Text block »

Unnamed: 0,DestState,Flights
0,AK,4.0
1,AL,3.0
2,AZ,8.0
3,CA,68.0
4,CO,20.0


In [37]:
# Use plotly express bar chart function px.bar. Provide input data, x and y axis variable, and title of the chart.
# This will give total number of flights to the destination state.
fig = px.bar(bar_data, x="DestState", y="Flights", title='Total number of flights to the destination state split by reporting airline') 
fig.show()

# Bubble chart

In [38]:
# Group the data by reporting airline and get number of flights
bub_data = data.groupby('Reporting_Airline')['Flights'].sum().reset_index()

In [39]:
bub_data.head()

Unnamed: 0,Reporting_Airline,Flights
0,9E,5.0
1,AA,57.0
2,AS,14.0
3,B6,10.0
4,CO,12.0


**To do**

*   Create a bubble chart using the `bub_data` with x-axis being reporting airline and y-axis being flights.
*   Provide title to the chart
*   Update size of the bubble based on the number of flights. Use `size` parameter.
*   Update name of the hover tooltip to `reporting_airline` using `hover_name` parameter.


In [43]:
# Create bubble chart here

fig = px.scatter(bub_data, x="Reporting_Airline", y="Flights", size="Flights",hover_name="Reporting_Airline", title='Reporting Airline vs Number of Flights', size_max=60)
fig.show()

# Histogram


In [50]:
# Set missing values to 0
data['ArrDelay'] = data['ArrDelay'].fillna(0)

**To do**

*   Use px.histogram and pass the dataset.
*   Pass `ArrDelay` to x parameter.


In [51]:
# Create histogram here
fig=px.histogram(data,x="ArrDelay")
fig.show()

# Pie Chart


#### Idea: Proportion of distance group by month (month indicated by numbers)

In [53]:
# Use px.pie function to create the chart. Input dataset. 
# Values parameter will set values associated to the sector. 'Month' feature is passed to it.
# labels for the sector are passed to the `names` parameter.
fig = px.pie(data, values='Month', names='DistanceGroup', title='Distance group proportion by month')
fig.show()

# Sunburst Charts


#### Idea: Hierarchical view in othe order of month and destination state holding value of number of flights


**To do**

*   Create sunburst chart using `px.sunburst`.
*   Define hierarchy of sectors from root to leaves in `path` parameter. Here, we go from `Month` to `DestStateName` feature.
*   Set sector values in `values` paramter. Here, we can pass in `Flights` feature.
*   Show the figure.


In [56]:
# Create sunburst chart here
fig=px.sunburst(data,path=['Month','DestStateName'],values='Flights')
fig.show()

Dataset records »
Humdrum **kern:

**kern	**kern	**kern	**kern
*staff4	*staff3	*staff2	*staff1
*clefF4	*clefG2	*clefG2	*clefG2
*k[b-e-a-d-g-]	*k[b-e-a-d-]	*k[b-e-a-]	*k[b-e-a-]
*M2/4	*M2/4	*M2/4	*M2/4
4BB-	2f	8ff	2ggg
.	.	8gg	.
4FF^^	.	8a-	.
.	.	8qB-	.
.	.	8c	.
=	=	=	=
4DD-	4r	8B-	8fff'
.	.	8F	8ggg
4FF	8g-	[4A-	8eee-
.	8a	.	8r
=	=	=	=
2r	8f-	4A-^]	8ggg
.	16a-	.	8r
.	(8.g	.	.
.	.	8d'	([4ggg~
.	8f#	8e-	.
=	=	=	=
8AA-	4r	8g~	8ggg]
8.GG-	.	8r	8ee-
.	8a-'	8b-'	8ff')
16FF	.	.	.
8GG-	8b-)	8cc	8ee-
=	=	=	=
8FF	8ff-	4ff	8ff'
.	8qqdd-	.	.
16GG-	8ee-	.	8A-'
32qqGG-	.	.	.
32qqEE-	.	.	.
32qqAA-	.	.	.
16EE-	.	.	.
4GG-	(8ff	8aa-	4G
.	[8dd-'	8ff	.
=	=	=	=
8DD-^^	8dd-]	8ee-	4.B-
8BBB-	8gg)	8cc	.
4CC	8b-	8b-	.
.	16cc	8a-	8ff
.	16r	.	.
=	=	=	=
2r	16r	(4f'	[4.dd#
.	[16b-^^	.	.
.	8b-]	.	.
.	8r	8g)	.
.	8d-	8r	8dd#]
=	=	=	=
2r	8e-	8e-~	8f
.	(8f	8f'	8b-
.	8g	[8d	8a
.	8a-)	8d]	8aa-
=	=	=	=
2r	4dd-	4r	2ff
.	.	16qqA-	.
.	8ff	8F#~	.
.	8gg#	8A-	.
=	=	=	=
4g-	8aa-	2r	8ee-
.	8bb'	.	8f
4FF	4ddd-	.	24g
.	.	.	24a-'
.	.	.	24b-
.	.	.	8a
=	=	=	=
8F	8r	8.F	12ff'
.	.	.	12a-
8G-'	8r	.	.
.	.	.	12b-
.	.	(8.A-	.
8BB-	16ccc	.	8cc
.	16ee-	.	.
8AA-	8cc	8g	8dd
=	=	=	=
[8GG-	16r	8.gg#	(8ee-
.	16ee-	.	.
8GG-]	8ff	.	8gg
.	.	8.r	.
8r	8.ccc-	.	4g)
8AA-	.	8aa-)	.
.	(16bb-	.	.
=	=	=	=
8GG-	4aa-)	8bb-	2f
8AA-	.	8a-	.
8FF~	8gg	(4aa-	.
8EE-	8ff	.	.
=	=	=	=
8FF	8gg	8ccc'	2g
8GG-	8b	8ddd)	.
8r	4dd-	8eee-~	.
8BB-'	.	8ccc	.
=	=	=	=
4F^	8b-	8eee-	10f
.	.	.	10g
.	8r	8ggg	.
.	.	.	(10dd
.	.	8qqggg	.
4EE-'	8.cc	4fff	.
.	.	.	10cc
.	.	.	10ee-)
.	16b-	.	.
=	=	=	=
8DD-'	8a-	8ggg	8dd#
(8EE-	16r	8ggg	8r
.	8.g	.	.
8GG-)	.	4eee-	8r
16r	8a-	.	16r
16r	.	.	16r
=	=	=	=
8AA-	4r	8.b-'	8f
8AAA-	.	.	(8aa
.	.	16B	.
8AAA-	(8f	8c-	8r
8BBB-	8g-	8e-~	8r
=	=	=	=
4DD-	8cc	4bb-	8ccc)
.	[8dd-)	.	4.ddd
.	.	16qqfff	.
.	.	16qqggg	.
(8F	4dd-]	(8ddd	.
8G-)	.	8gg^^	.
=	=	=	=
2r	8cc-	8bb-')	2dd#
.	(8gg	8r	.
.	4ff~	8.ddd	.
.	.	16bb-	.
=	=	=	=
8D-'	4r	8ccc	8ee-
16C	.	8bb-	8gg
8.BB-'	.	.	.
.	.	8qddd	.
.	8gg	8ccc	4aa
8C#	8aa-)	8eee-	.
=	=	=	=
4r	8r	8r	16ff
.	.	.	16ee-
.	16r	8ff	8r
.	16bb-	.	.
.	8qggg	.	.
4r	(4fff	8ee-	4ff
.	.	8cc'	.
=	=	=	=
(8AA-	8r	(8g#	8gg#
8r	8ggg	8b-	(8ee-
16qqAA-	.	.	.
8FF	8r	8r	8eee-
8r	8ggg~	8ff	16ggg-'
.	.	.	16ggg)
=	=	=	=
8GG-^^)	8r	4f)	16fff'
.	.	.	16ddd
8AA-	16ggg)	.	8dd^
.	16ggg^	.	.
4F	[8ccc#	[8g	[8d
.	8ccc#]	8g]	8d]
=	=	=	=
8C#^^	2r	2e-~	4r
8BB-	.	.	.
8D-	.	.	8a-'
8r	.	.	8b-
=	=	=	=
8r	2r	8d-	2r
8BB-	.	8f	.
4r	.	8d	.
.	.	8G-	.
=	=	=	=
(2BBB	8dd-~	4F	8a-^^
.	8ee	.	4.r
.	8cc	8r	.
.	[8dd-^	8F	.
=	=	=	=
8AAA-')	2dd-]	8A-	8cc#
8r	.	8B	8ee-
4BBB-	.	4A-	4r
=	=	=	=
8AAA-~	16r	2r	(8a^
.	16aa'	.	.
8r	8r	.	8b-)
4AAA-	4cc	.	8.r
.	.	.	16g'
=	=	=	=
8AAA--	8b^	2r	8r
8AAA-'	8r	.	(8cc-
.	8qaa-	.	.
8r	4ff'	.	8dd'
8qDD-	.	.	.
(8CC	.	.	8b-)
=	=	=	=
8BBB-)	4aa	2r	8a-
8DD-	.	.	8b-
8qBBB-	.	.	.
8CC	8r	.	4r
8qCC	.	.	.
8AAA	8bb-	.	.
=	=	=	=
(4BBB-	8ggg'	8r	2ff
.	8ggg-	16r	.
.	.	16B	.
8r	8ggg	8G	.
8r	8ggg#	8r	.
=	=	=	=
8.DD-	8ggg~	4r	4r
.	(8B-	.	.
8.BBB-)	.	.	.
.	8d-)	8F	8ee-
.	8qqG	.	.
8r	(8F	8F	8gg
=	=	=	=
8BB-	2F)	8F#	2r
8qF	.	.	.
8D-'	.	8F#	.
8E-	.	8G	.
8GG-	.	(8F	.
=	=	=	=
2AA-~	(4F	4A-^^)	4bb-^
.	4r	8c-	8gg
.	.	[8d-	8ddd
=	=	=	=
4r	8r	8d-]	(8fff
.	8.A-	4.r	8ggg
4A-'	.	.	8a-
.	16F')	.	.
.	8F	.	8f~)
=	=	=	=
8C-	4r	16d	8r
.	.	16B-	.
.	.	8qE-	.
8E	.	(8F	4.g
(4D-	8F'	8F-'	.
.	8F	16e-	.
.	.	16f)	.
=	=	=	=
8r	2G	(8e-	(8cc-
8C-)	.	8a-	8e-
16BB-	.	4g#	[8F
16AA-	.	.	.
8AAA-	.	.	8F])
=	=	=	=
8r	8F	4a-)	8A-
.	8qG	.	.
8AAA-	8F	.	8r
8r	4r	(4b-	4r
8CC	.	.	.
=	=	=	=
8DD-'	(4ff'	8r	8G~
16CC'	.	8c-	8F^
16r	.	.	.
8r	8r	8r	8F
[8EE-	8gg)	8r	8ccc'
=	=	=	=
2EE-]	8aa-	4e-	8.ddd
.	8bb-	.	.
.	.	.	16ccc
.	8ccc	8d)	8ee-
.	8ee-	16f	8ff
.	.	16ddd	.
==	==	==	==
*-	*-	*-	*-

Tasks for this exercise »
(A) Transcribe the stretch of the plotly notebook from "# Histogram" through "to x parameter.".
(B) In the plotly notebook, what number is given to the `size_max` parameter of the bubble chart?
(C) List every plotly express function that the plotly notebook calls in its code.

Outputs »
(A)
# Histogram


In [50]:
# Set missing values to 0
data['ArrDelay'] = data['ArrDelay'].fillna(0)

**To do**

*   Use px.histogram and pass the dataset.
*   Pass `ArrDelay` to x parameter.

(B) 60

(C) px.bar, px.scatter, px.histogram, px.pie, px.sunburst